Klone - Le Grand Voyage

Chronique CD album (50:31)

chronique Klone - Le Grand Voyage

« J'ai toujours aimé le désert. On s'assoit sur une dune de sable. On ne voit rien. On n'entend rien. Et cependant, quelque chose rayonne en silence... »

 

Certains parlent de l'évolution de Klone enclenchée depuis Here Comes The Sun et son incartade acoustique suivante comme une mutation en Tool made in France. Si cela peut leur faire plaisir, je n'irais pas les contredire, c'est qu'on y retrouve bien ce caractère envoûtant dans la musique. Qui enfonce le clou d'autant plus cette fois, se permettant de dépasser son prédécesseur des pieds à la tête. De mon côté, je préfère amplement la comparaison avec le metal/rock prog/atmosphérique d'Anathema : il n'est pas question ici d'aller jouer un quelconque rôle pour alimenter d'autant plus un statut singulier et à part comme chez Keenan & co, ça se contente de balancer sa musique, de la manière la plus simple qui soit. La musique, juste la musique. Il n'y a aucune notion d'individu et autres frasques qui ravissent tabloïds et journaleux. De la même manière que la bande des frangins Cavanagh qui mène leur barque sans faire de vague avec la seule intention de laisser leur musique s'exprimer. Bien entendu, on pourra saluer Klone – les hommes derrière le groupe donc – pour nous avoir ravi de son merveilleux talent de composition, de l'avoir interprété avec une telle sensibilité et d'avoir porté un tel sens du détail à une production d'orfèvre qui ne laisse rien au hasard. Mais il y a un moment donné, on passe une limite où l'on se demande si les musiciens derrière ne sont pas qu'un simple catalyseur (prophète ?) d'une énergie extérieure (divine ?) qui nous dépasse, êtres humains ordinaires que nous sommes.

 

Le Grand Voyage porte admirablement bien son nom : c'est l'invitation dès les premières secondes à sortir de la réalité, voir son âme se détacher de son corps afin que l'esprit traverse les nuages.
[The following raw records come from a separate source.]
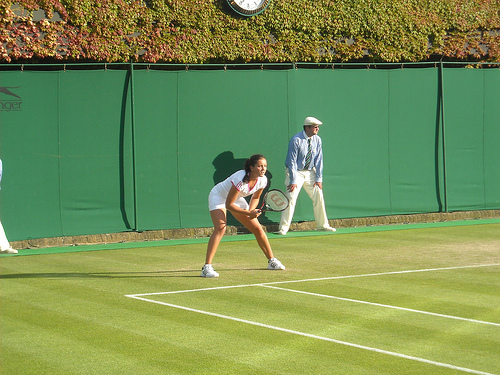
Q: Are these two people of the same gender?
A: No, they are both male and female.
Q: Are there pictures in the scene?
A: No, there are no pictures.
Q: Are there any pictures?
A: No, there are no pictures.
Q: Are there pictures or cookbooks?
A: No, there are no pictures or cookbooks.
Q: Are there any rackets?
A: Yes, there is a racket.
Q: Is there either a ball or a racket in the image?
A: Yes, there is a racket.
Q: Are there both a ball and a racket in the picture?
A: No, there is a racket but no balls.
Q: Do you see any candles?
A: No, there are no candles.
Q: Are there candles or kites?
A: No, there are no candles or kites.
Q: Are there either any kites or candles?
A: No, there are no candles or kites.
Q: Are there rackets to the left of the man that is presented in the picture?
A: Yes, there is a racket to the left of the man.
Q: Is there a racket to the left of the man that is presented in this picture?
A: Yes, there is a racket to the left of the man.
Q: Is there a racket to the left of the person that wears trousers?
A: Yes, there is a racket to the left of the man.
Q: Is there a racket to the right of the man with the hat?
A: No, the racket is to the left of the man.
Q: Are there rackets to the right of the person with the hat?
A: No, the racket is to the left of the man.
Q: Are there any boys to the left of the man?
A: No, there is a racket to the left of the man.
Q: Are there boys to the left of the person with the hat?
A: No, there is a racket to the left of the man.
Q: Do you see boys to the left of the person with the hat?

Et se dire que même si la vie n'est pas toujours facile, il y a tout un tas de choses positives. Le corps a beau être tendu comme un string, l'esprit se décharge de tout le stress accumulé. La fond sonore est là pour nous rassurer, nous englobe d'une quiétude protectrice. Qu'importe à quelle strate céleste tu pourras bien voguer, ton corps resté en bas est en sécurité. Un peu comme si ce son formait une capsule de protection qui ne laisse rien filtrer et approcher.

 

On monte, on traverse un nuage puis l'on finit par s'installer. On contemple ce spectacle fixe et surréaliste avec fascination. Rien à faire, les yeux ne veulent s'en détacher. Il n'y a rien de telle que la nature usuellement inaccessible pour le commun des mortels pour calmer même l'esprit le plus hyperactif. Jusqu'à finir par perdre pied de son sens visuel. On commence à réfléchir sur nous-même. Notre vie, comment peut-on la rendre aussi belle et réconfortante que ce magnifique spectacle. Jusqu'à se remémorer. Les souvenirs. Les plus beaux, les plus intenses ou encore les plus sécuritaires. On passe tour à tour dans les bras de sa mère en mode bambin que dans ceux de sa tendre moitié. Jusqu'à terminer ce voyage et redescendre lentement au sol. L'âme retrouve son corps. On ouvre les paupières, encore groggy et exalté et l'on croise le visage de sa moitié allongée à côté. On frôle sa peau, tendre frisson. Et si on lui faisait l'amour ?

 

« - Oui, dis-je au petit prince, qu'il s'agisse de la maison, des étoiles ou du désert, ce qui fait leur beauté est invisible ! »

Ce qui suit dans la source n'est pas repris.